- _Input material_:
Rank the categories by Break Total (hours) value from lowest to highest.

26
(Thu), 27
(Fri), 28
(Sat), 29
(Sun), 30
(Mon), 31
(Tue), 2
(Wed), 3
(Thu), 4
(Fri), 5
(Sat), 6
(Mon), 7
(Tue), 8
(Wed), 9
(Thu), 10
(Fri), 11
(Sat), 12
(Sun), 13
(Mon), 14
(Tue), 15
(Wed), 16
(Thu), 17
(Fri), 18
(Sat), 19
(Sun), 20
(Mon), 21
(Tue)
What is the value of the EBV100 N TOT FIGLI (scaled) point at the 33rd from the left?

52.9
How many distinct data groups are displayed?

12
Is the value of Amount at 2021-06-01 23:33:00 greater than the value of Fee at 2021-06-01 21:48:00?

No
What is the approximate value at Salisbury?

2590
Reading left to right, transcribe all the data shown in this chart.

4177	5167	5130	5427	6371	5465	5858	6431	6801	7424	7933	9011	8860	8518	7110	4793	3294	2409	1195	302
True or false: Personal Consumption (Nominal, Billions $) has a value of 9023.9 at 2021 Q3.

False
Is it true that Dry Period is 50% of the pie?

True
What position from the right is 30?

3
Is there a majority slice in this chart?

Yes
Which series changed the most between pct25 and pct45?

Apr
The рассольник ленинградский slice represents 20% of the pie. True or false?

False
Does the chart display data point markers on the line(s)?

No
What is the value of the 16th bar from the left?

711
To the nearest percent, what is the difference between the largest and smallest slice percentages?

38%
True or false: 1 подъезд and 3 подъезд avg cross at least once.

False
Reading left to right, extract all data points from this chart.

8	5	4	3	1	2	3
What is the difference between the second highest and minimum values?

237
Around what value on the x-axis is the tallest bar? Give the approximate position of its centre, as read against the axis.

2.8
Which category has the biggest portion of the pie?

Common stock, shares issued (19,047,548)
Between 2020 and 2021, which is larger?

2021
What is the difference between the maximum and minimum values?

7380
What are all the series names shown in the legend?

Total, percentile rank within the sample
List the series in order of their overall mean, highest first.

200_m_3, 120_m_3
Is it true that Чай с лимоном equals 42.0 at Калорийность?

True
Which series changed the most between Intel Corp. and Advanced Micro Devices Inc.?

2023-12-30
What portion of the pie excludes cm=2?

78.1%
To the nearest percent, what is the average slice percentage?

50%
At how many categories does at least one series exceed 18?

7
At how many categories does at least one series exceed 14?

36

- _Activity_: Copy every entry above word for word, keeping each line and its order unchanged.

- _Task response_:
Rank the categories by Break Total (hours) value from lowest to highest.

26
(Thu), 27
(Fri), 28
(Sat), 29
(Sun), 30
(Mon), 31
(Tue), 2
(Wed), 3
(Thu), 4
(Fri), 5
(Sat), 6
(Mon), 7
(Tue), 8
(Wed), 9
(Thu), 10
(Fri), 11
(Sat), 12
(Sun), 13
(Mon), 14
(Tue), 15
(Wed), 16
(Thu), 17
(Fri), 18
(Sat), 19
(Sun), 20
(Mon), 21
(Tue)
What is the value of the EBV100 N TOT FIGLI (scaled) point at the 33rd from the left?

52.9
How many distinct data groups are displayed?

12
Is the value of Amount at 2021-06-01 23:33:00 greater than the value of Fee at 2021-06-01 21:48:00?

No
What is the approximate value at Salisbury?

2590
Reading left to right, transcribe all the data shown in this chart.

4177	5167	5130	5427	6371	5465	5858	6431	6801	7424	7933	9011	8860	8518	7110	4793	3294	2409	1195	302
True or false: Personal Consumption (Nominal, Billions $) has a value of 9023.9 at 2021 Q3.

False
Is it true that Dry Period is 50% of the pie?

True
What position from the right is 30?

3
Is there a majority slice in this chart?

Yes
Which series changed the most between pct25 and pct45?

Apr
The рассольник ленинградский slice represents 20% of the pie. True or false?

False
Does the chart display data point markers on the line(s)?

No
What is the value of the 16th bar from the left?

711
To the nearest percent, what is the difference between the largest and smallest slice percentages?

38%
True or false: 1 подъезд and 3 подъезд avg cross at least once.

False
Reading left to right, extract all data points from this chart.

8	5	4	3	1	2	3
What is the difference between the second highest and minimum values?

237
Around what value on the x-axis is the tallest bar? Give the approximate position of its centre, as read against the axis.

2.8
Which category has the biggest portion of the pie?

Common stock, shares issued (19,047,548)
Between 2020 and 2021, which is larger?

2021
What is the difference between the maximum and minimum values?

7380
What are all the series names shown in the legend?

Total, percentile rank within the sample
List the series in order of their overall mean, highest first.

200_m_3, 120_m_3
Is it true that Чай с лимоном equals 42.0 at Калорийность?

True
Which series changed the most between Intel Corp. and Advanced Micro Devices Inc.?

2023-12-30
What portion of the pie excludes cm=2?

78.1%
To the nearest percent, what is the average slice percentage?

50%
At how many categories does at least one series exceed 18?

7
At how many categories does at least one series exceed 14?

36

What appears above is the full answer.